I write this as I ready myself to end my undergraduate journey at Case Western Reserve University. It is quite a bittersweet feeling as I consider CWRU my true home and where I emerged as a young adult.
First, I’d like to start with a personal narrative. I have learned a great deal about myself and how best to approach certain life challenges while at CWRU. I came first as a nursing major, then decided to transfer after my first year. I had based the decision solely on financial concerns, which was, in hindsight, impulsive. By leaving the Frances Payne Bolton School of Nursing, I forfeited my merit scholarship and had to pay the full sticker price of tuition at CWRU.
My second year, I transferred to a state university near my home, mostly due to financial concerns. During this time, I experienced a great deal of challenges. I had become more independent during my first year at CWRU, learning how to cope with stress and how to reach out to people and support systems when I needed them while “fending for myself.” My parents raised me right, but to say I grew up sheltered in certain respects before CWRU would be accurate. In contrast, my year back in New Jersey took a substantial toll on me.
I definitely felt like more of a number than a person while at the state school. Many campus resources, such as the university’s health services, eventually outsourced certain health issues I was dealing with. I ultimately had limited access to campus support systems. As a result, my grades drastically dropped. I had left CWRU with a 3.72; I left the state university with a 2.69. Needless to say, I returned to CWRU for my junior and senior years.

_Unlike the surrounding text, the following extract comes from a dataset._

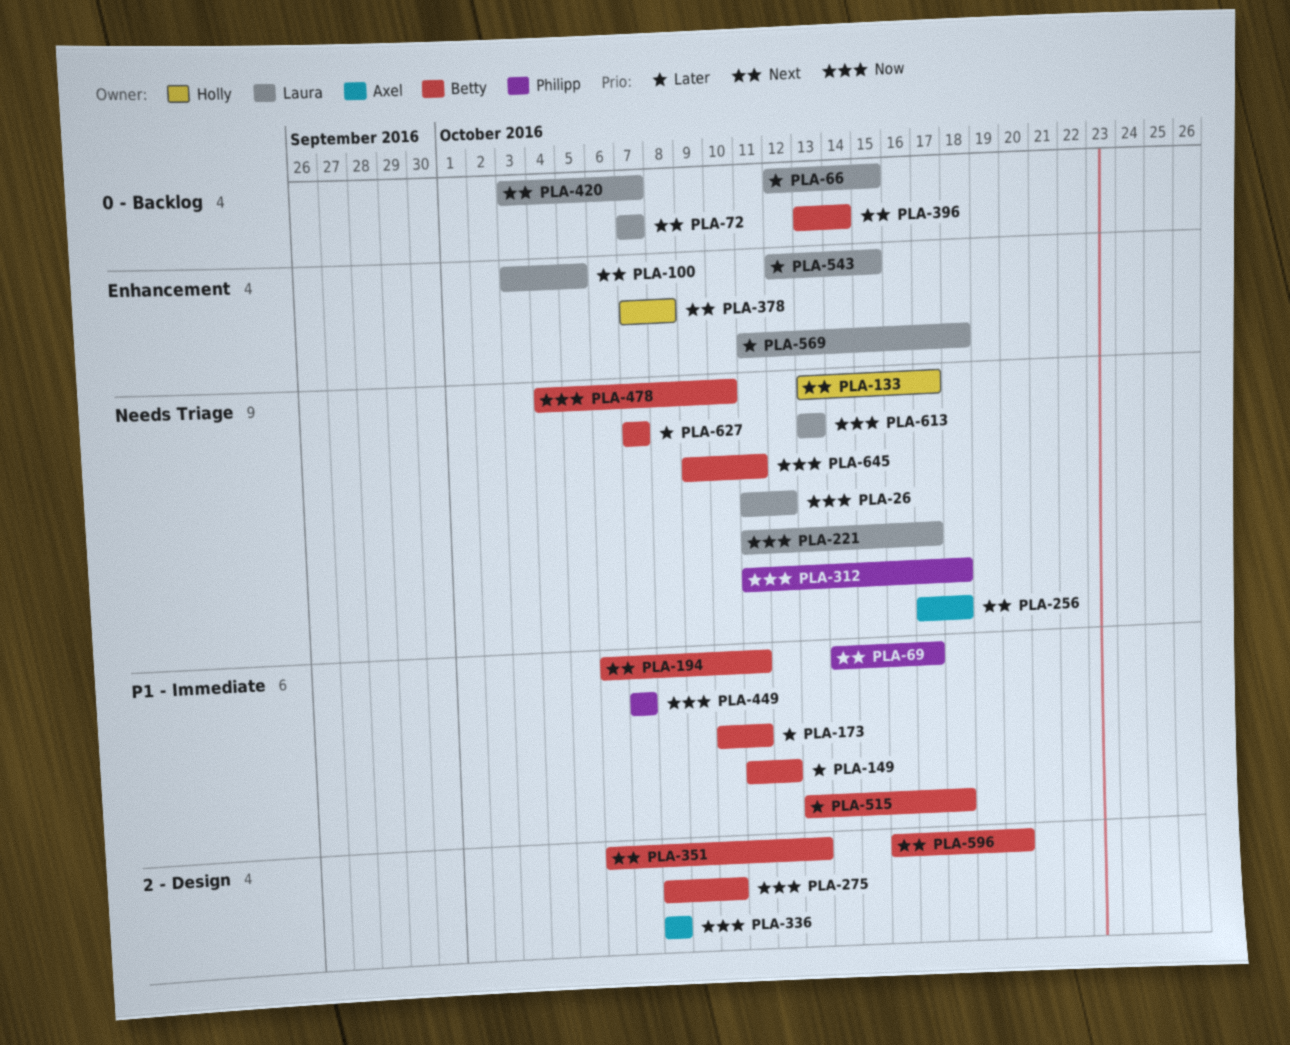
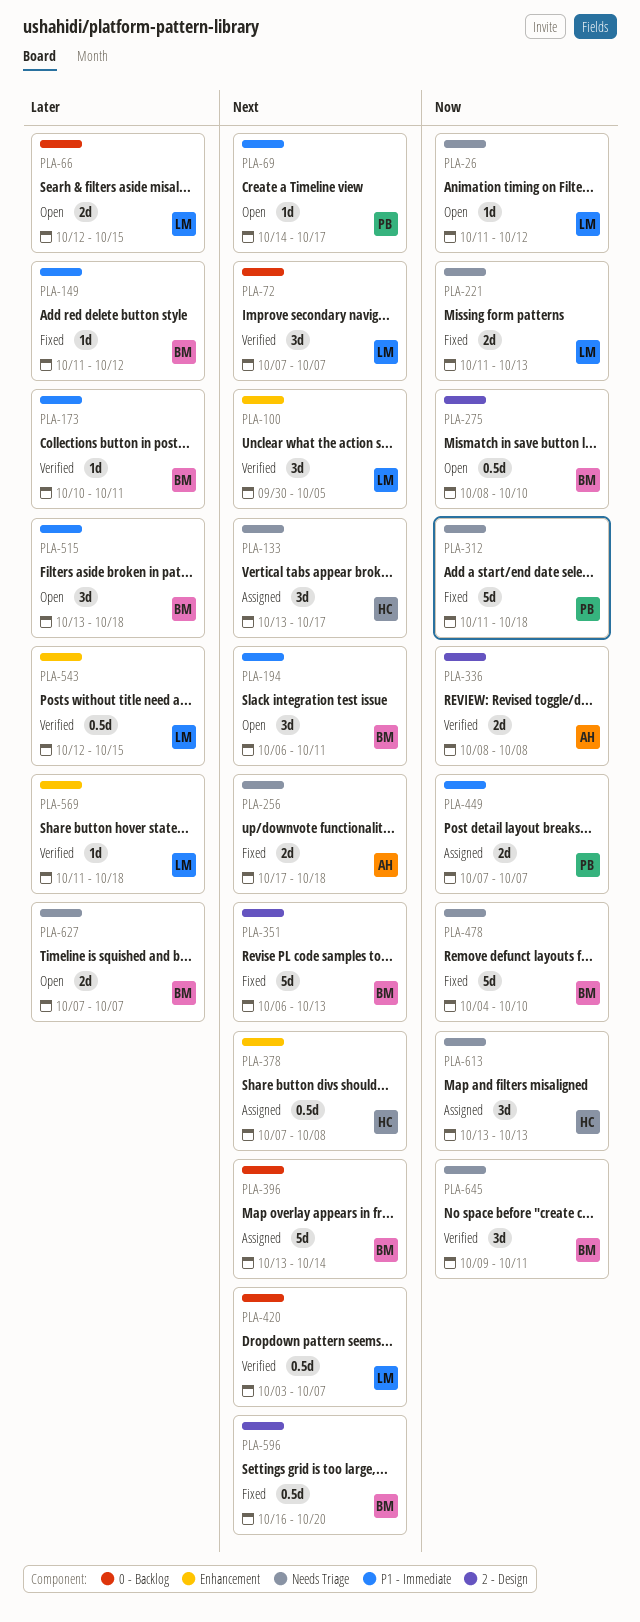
PLA-100, start: Oct 3 -> Sep 30
PLA-221, due: Oct 17 -> Oct 13
PLA-613, owner: Laura -> Holly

I was initially very hesitant to do so, feeling in many ways embarrassed about all the transitions I had been through. However I must admit that from all this moving around, I learned a great deal about myself, became much more self-aware and adopted a much more positive mindset. I felt welcomed back with open arms, and I tapped into many more of the resources on campus. It’s not that I didn’t deal with the same struggles as most other students here, but it is how I found solutions and seeked help when needed, whether that be from the administration, offices, etc.

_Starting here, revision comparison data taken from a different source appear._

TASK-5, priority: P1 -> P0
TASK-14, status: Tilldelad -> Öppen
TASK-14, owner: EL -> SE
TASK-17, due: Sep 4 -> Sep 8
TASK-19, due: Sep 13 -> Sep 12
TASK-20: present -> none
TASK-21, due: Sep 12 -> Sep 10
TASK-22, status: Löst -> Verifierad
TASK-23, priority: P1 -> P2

I share this with you with the hope that you take and learn from my experiences. First, when you have heavy doubts about your time here at CWRU, really think about everything, and deliberate with your parents, friends and various resources on campus before considering transferring. Then, appreciate what we have here: So many caring staff and faculty who go above and beyond to make sure we enjoy both our student experience and academic success here at CWRU.
I don’t mean to sound pompous, but I pride myself in knowing almost every director of every office within the Division of Student Affairs and most of the staff there, too. I have at least 10 or so faculty and staff members that I consider mentors and who were greatly influential in my time at CWRU. It is because of these resources and the size of the undergraduate student body here that I really believe that any student, when willing to take the initiative, can make a meaningful impact on our campus community. My column from the onset has been titled “Case Western Reserve United.” And, after all the pieces I’ve written and the situations I’ve encountered, I feel that this is the best summary of my undergraduate career here.

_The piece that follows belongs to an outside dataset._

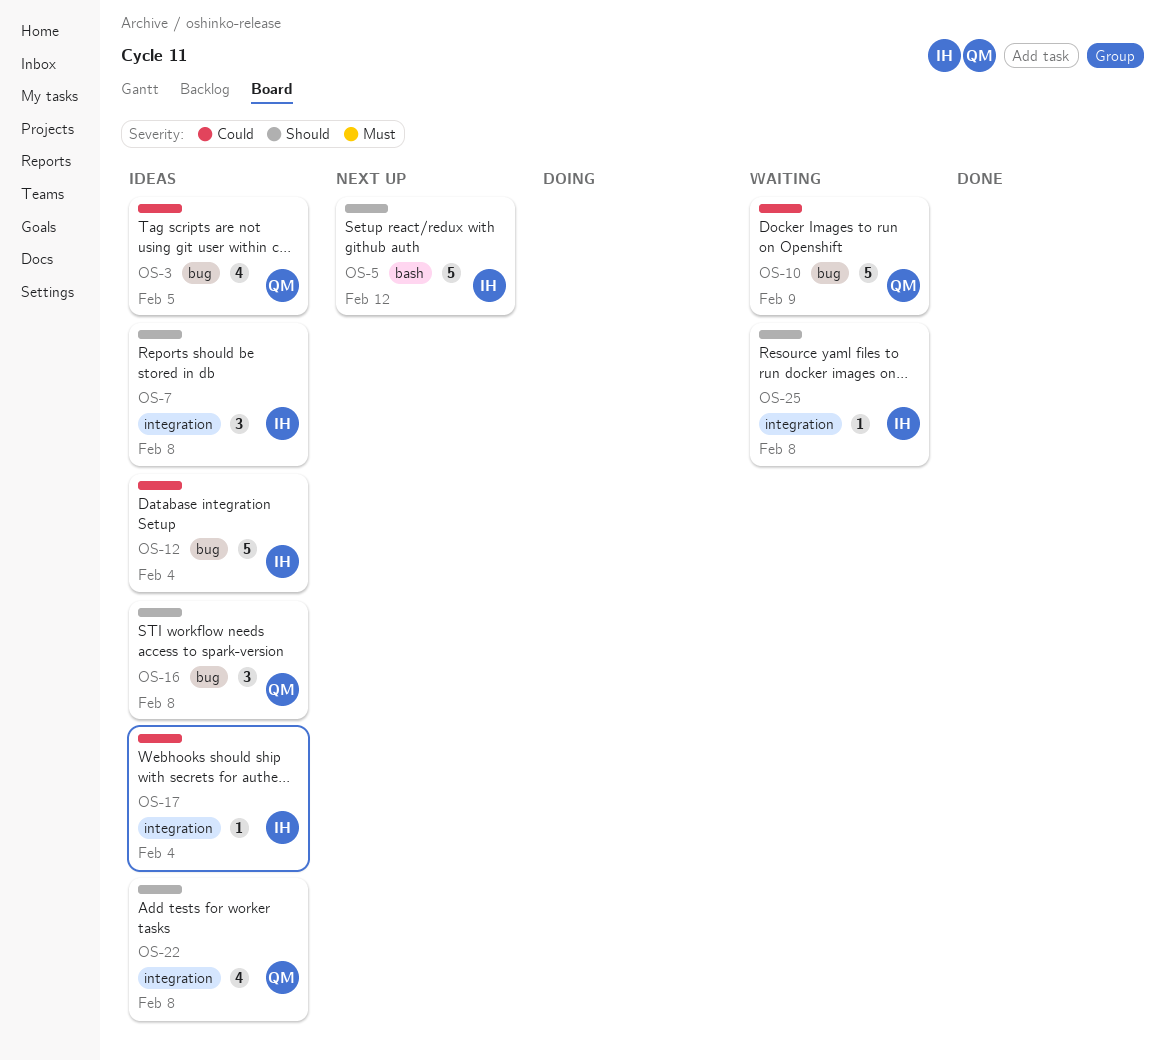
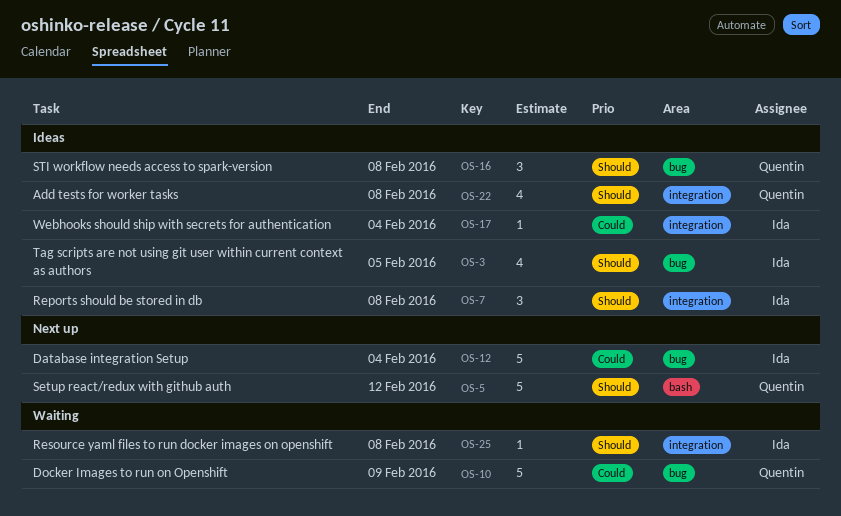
OS-3, owner: Quentin -> Ida
OS-3, priority: Could -> Should
OS-5, owner: Ida -> Quentin
OS-12, status: Ideas -> Next up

My last piece of advice: push for change, appreciate, be willing to lead, collaborate, love one another, learn from experience—academics, personally, through extracurricular activities—and you’ll realize the progress that can be accomplished within all realms of the college experience. As I prepare for commencement and moving on to my next stage in life, I look back with great fondness and definitely consider my college years as adults have always told us it would be: “the greatest years of my life.”
Josh Lehrer will be a corpsman in City Year, serving in San Antonio, Texas next year after graduation.